● **Instructions for the task**
Below are records; reproduce exactly the lines from the one containing "APAF1 | | SEMA3A |" through the end, both included, and only those.

Records drawn from a dataset
☆ ☆ ☆ ☆

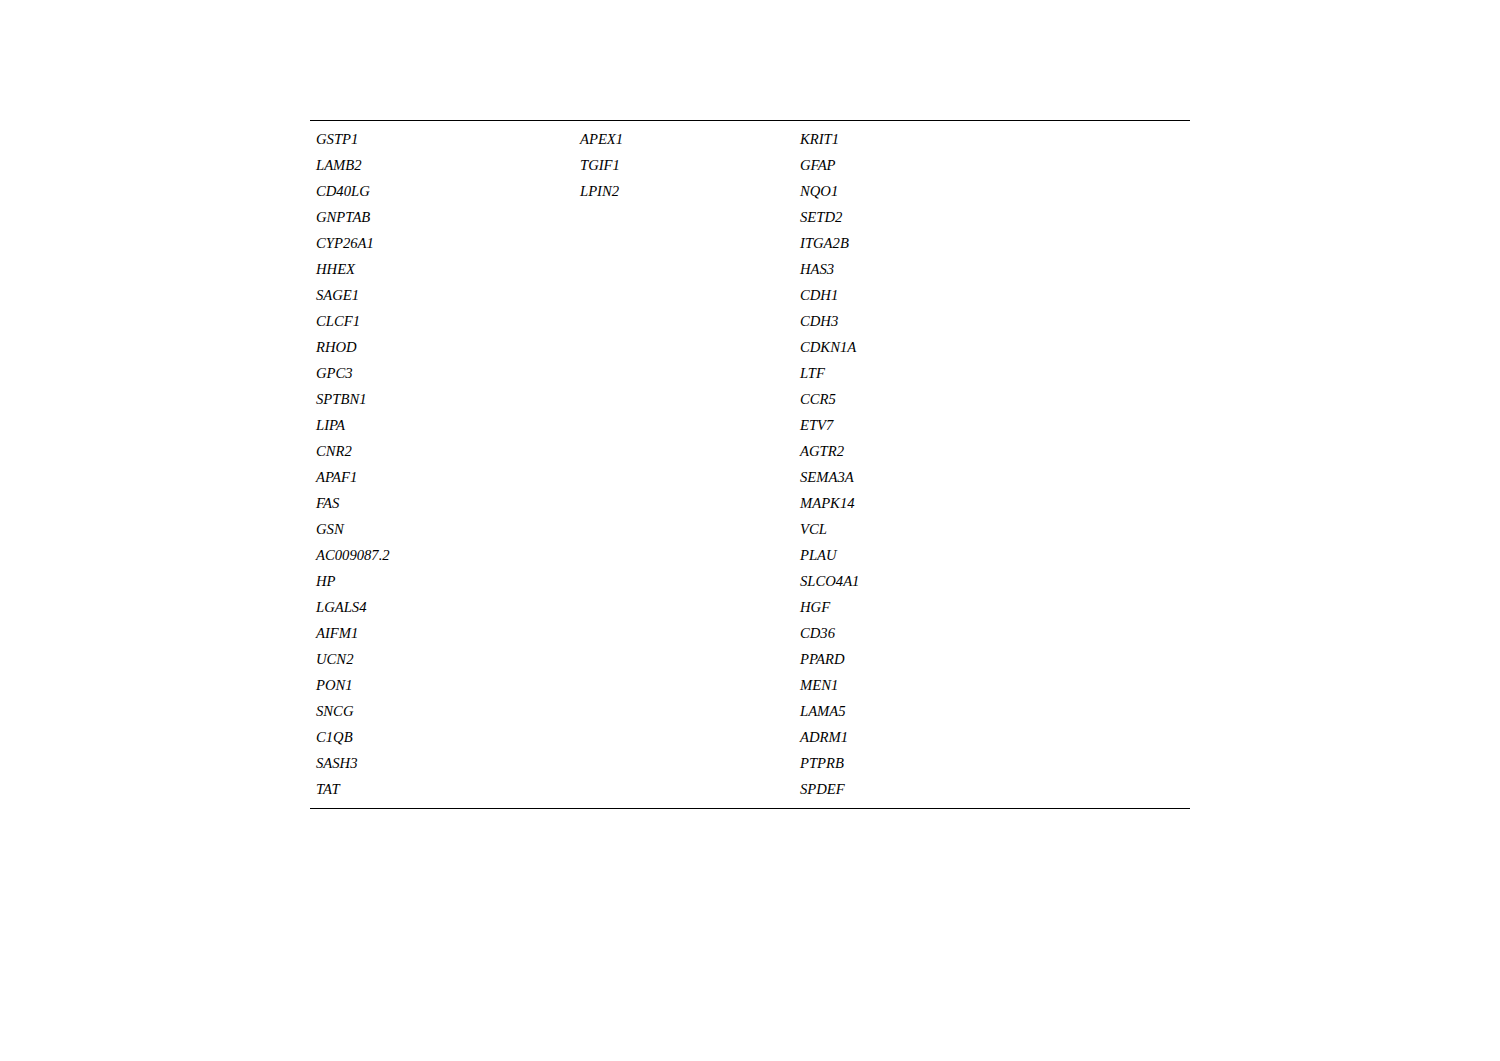| GSTP1 | APEX1 | KRIT1 |
| LAMB2 | TGIF1 | GFAP |
| CD40LG | LPIN2 | NQO1 |
| GNPTAB | | SETD2 |
| CYP26A1 | | ITGA2B |
| HHEX | | HAS3 |
| SAGE1 | | CDH1 |
| CLCF1 | | CDH3 |
| RHOD | | CDKN1A |
| GPC3 | | LTF |
| SPTBN1 | | CCR5 |
| LIPA | | ETV7 |
| CNR2 | | AGTR2 |
| APAF1 | | SEMA3A |
| FAS | | MAPK14 |
| GSN | | VCL |
| AC009087.2 | | PLAU |
| HP | | SLCO4A1 |
| LGALS4 | | HGF |
| AIFM1 | | CD36 |
| UCN2 | | PPARD |
| PON1 | | MEN1 |
| SNCG | | LAMA5 |
| C1QB | | ADRM1 |
| SASH3 | | PTPRB |
| TAT | | SPDEF |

☆ ☆ ☆ ☆

● **Output of the task**
| APAF1 | | SEMA3A |
| FAS | | MAPK14 |
| GSN | | VCL |
| AC009087.2 | | PLAU |
| HP | | SLCO4A1 |
| LGALS4 | | HGF |
| AIFM1 | | CD36 |
| UCN2 | | PPARD |
| PON1 | | MEN1 |
| SNCG | | LAMA5 |
| C1QB | | ADRM1 |
| SASH3 | | PTPRB |
| TAT | | SPDEF |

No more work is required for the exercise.